Change detection outputs:
┄┄┄┄┄┄┄┄┄┄

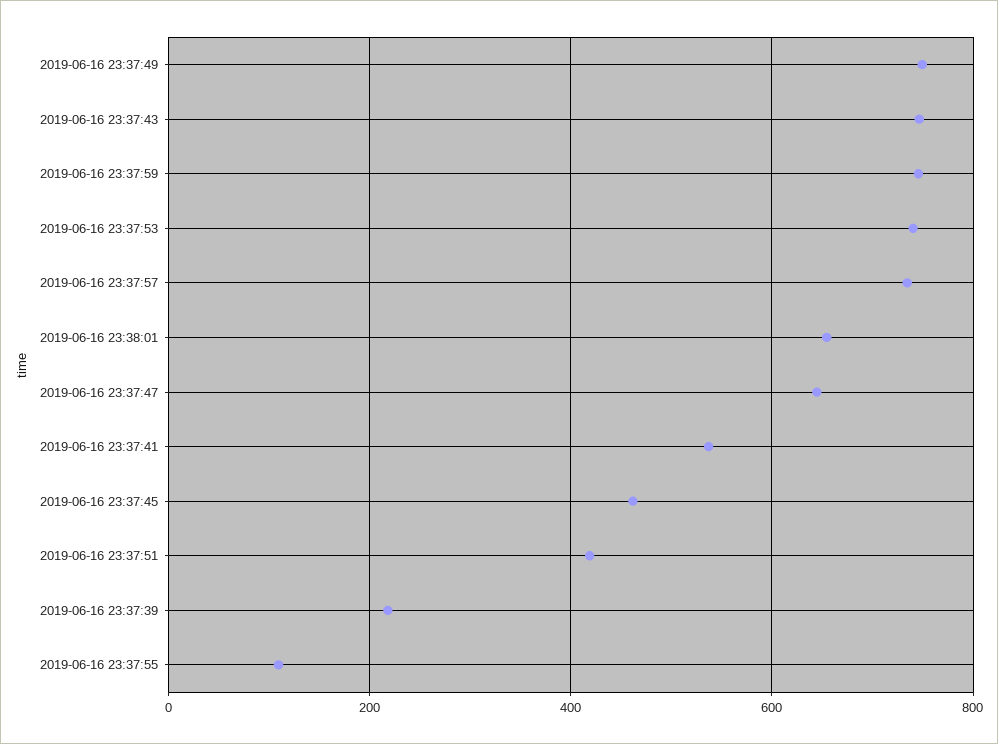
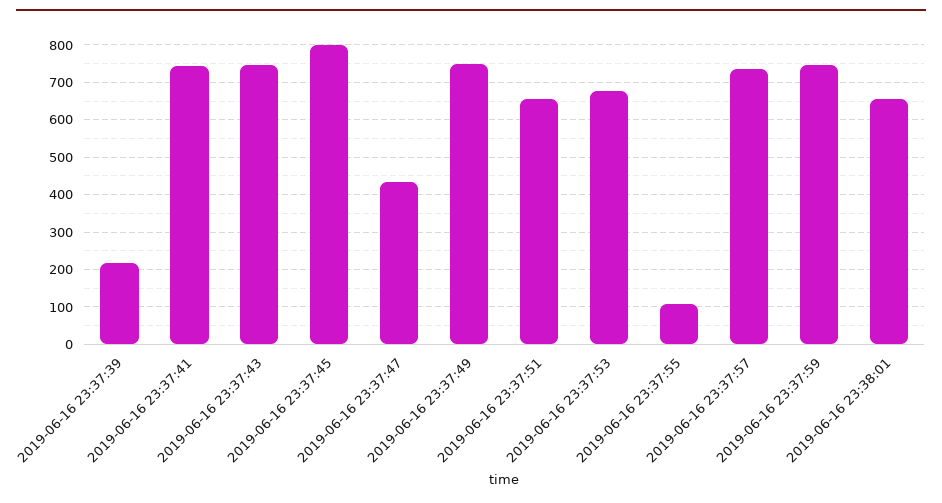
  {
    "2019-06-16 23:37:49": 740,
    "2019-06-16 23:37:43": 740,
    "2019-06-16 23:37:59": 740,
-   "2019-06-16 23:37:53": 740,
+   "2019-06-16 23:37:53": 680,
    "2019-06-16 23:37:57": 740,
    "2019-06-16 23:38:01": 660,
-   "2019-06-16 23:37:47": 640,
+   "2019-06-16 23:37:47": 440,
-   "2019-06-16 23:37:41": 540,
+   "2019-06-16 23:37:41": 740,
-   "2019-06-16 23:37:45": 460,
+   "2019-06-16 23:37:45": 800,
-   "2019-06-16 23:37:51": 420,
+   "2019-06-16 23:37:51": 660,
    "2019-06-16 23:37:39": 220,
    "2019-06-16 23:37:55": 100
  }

┄┄┄┄┄┄┄┄┄┄

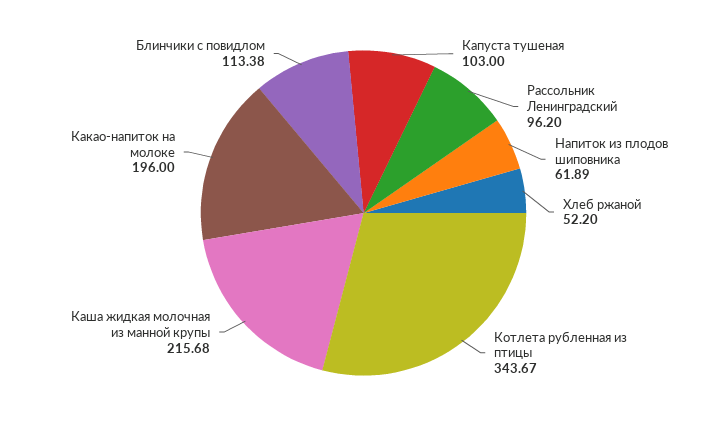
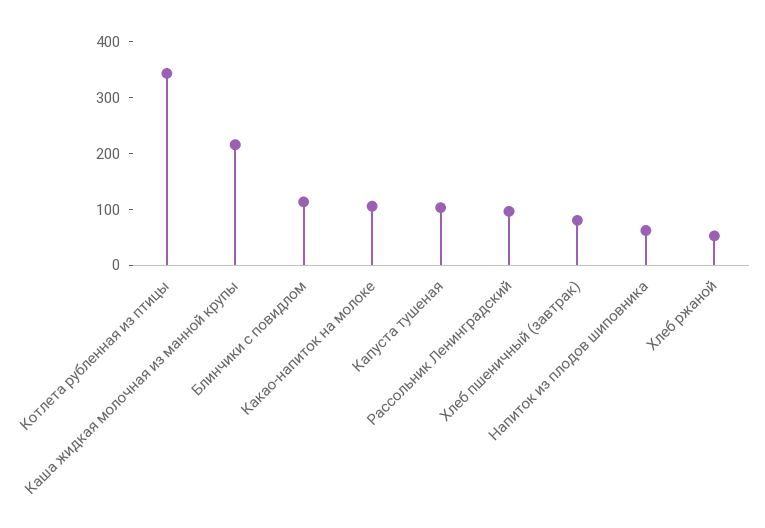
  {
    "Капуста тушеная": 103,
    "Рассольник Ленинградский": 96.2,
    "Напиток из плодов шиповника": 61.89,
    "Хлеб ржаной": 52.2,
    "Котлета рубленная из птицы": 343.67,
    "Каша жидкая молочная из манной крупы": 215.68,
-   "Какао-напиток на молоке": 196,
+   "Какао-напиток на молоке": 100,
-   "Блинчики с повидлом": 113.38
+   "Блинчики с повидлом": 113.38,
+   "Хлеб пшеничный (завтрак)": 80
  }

┄┄┄┄┄┄┄┄┄┄

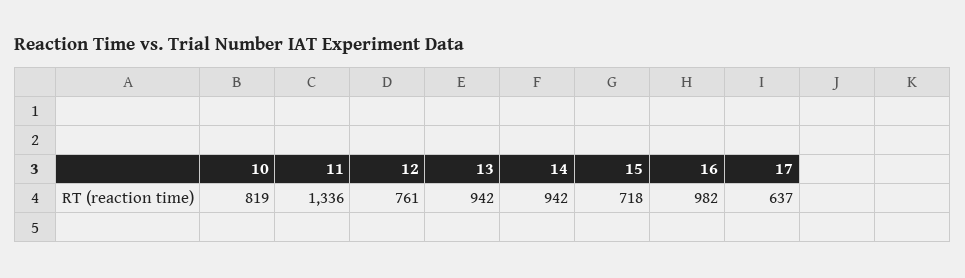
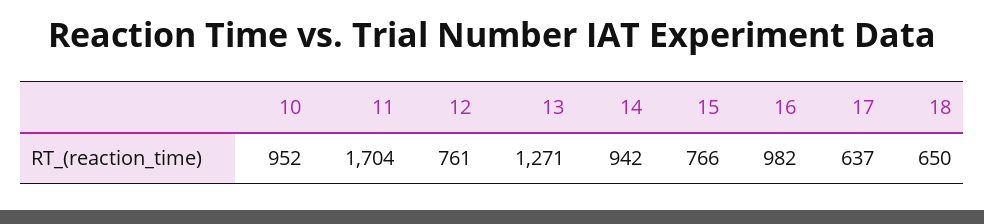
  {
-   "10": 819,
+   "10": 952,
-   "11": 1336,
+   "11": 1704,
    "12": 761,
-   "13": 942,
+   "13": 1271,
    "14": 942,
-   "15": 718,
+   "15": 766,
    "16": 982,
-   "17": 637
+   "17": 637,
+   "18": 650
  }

┄┄┄┄┄┄┄┄┄┄

WHAT TO DO: From the data, pick out every line that includes "Какао".

EXPECTED ANSWER:
-   "Какао-напиток на молоке": 196,
+   "Какао-напиток на молоке": 100,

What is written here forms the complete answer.